頭部を強打されたのだ。意識が飛んでしまったのか。
ヒルダは、動かない。
「びびらせやがって。一人でやってくるなんてよお。こいつ、結構いいからだしてるんじゃね?」
「へえ。ま、楽しませてもらうかよ」
下卑た視線で、ヒルダの身体を舐めまわすように見る。
少年たちは、捕らえた獲物をいたぶるつもりだ。
楽しむだとか。それが、どういう事なのか。わかっている。いやらしいことをするつもりなのは。

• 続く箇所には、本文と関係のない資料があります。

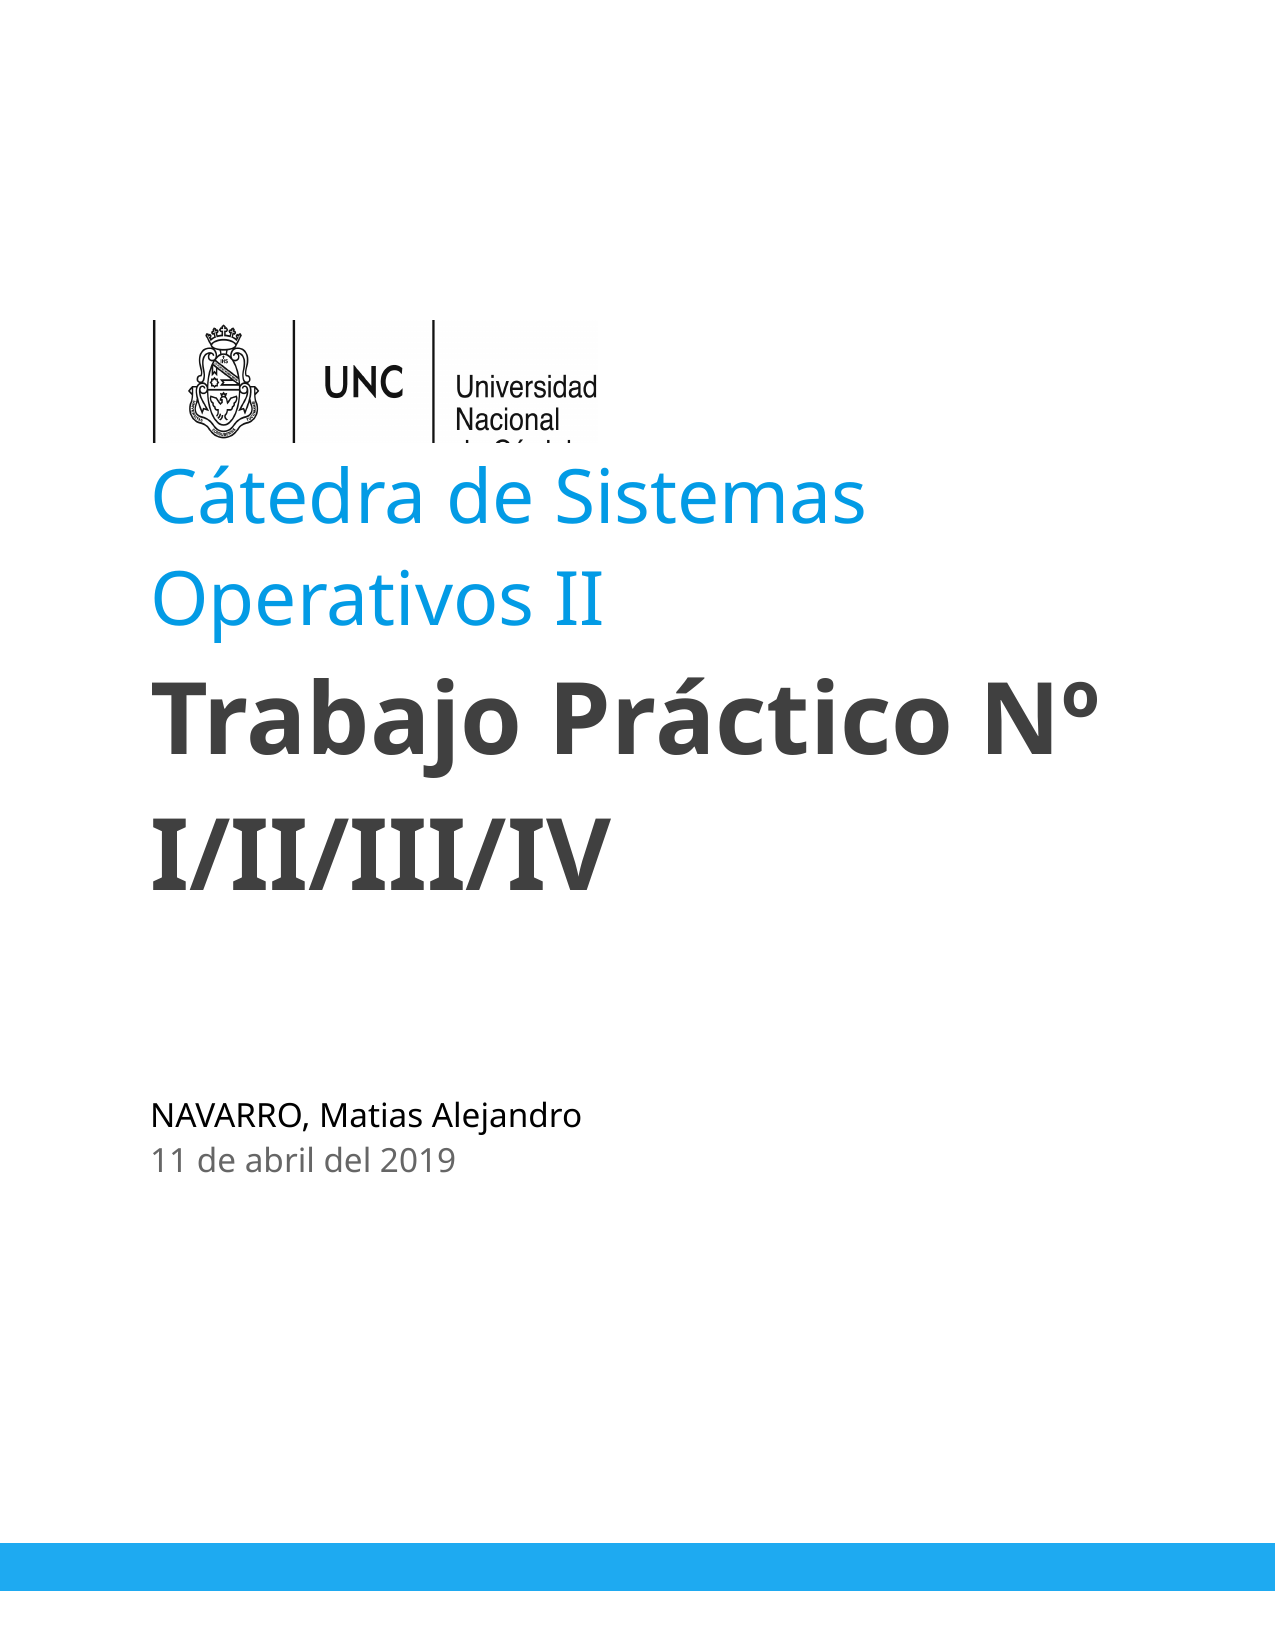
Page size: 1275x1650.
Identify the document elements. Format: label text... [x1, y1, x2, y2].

picture [0, 1543, 1275, 1591]
text NAVARRO, Matias Alejandro 11 de abril del 2019 [150, 1001, 1125, 1182]
title Cátedra de Sistemas Operativos II Trabajo Práctico Nº I/II/III/IV [150, 300, 1125, 920]
picture [150, 320, 599, 443]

にきび面をした少年が、ヒルダの身体を仰向けにしてのしかかろうとする。
そこに。
「いてええええーっ!」
噛み付いた。ミミーの牙は、大したことがない。狩をするには、とても人らしい。
それでも反撃にでるしかない。死ぬかもしれない恐怖に抗いながら。
思い切りよく腕に噛み付く。もっと強く。
だが、
「何しやがんだ。このちびっ!」
放さない。殴打がこようと。放さないのだ。
一度噛みついたら、命はないかもしれないけれど。
ミミーの牙が血溜まりを作る。その間も、少年が絶叫を上げている。
腕よ千切れよとばかりに、全身の力を込めて。
ミミーが生きている間は、ヒルダは無事であろう。
「放せよっ! こいつっ」
顔面に一撃。鼻血がでた。もう一撃、で鼻が折れたのか目の前で火花が飛ぶ。
いつも孤独で。誰も助けに来てくれるなんて。いつも、信じていなかった。
でも、いつも助けに来てくれた。彼女は、出会ってからずっと。
だから、もう。血だまりが己の物か相手のものなのか。わからなくなっても。
必死で、噛み付く。
「おおおっ」
何度も地面に叩きつけられても。壁にぶつけられても。
諦めない。その内に、目の前が真っ赤に染まりだした。
己に死期が迫りつつあるのを感じ取る。
「(どうして、どうしてこんな事になったのかなあ)」
ミミーは、家から病気になった弟の薬を買いに町にでたはずだった。
だが、現実には路地裏に連れ込まれて死にかけている。
こんな世界なら、生まれてこないほうが良かったのではないか。
それでも、良い人もいる。悪い人もいる。
「くそおっ。俺の腕がっ。やりやがったなあ!」
腕は、どうなったのかしれない。もう、目の前すら見えないのだ。
病気になった弟の薬を買うために、町をうろついたのが悪かったのか。
それとも、単に運が悪かっただけなのか。わかりはしないけれど。
ただ、病気になってしまった弟の薬をどうするのかだけが気がかりで。
死んでしまうのか。倒れてしまったところに蹴りが入る。
壁に叩きつけられても、まだしぶとく生きているようだ。
誰か。誰かヒルダと弟を助けて欲しい。真っ赤に染まった世界で、叫ぶ。
「(誰か。誰か。誰か。助けて)」
誰も、答えてくれない。そのはずなのに。声がする。
「(しょうがないなあ。君。助けて欲しいの?)」
「(誰? 誰なの? 誰でもいいの。助けて)」
「(じゃあ、契約だよ。僕と契約して、下僕になること。これが飲めるなら、助けるよ)」
「(いいよ)」
「(契約成立だね。ま、お願いをたまにするくらいだから大丈夫だよ)」
迷うことなく飛びついた。この場、この時。ヒルダが助かるのなら、己の魂だって賭けよう。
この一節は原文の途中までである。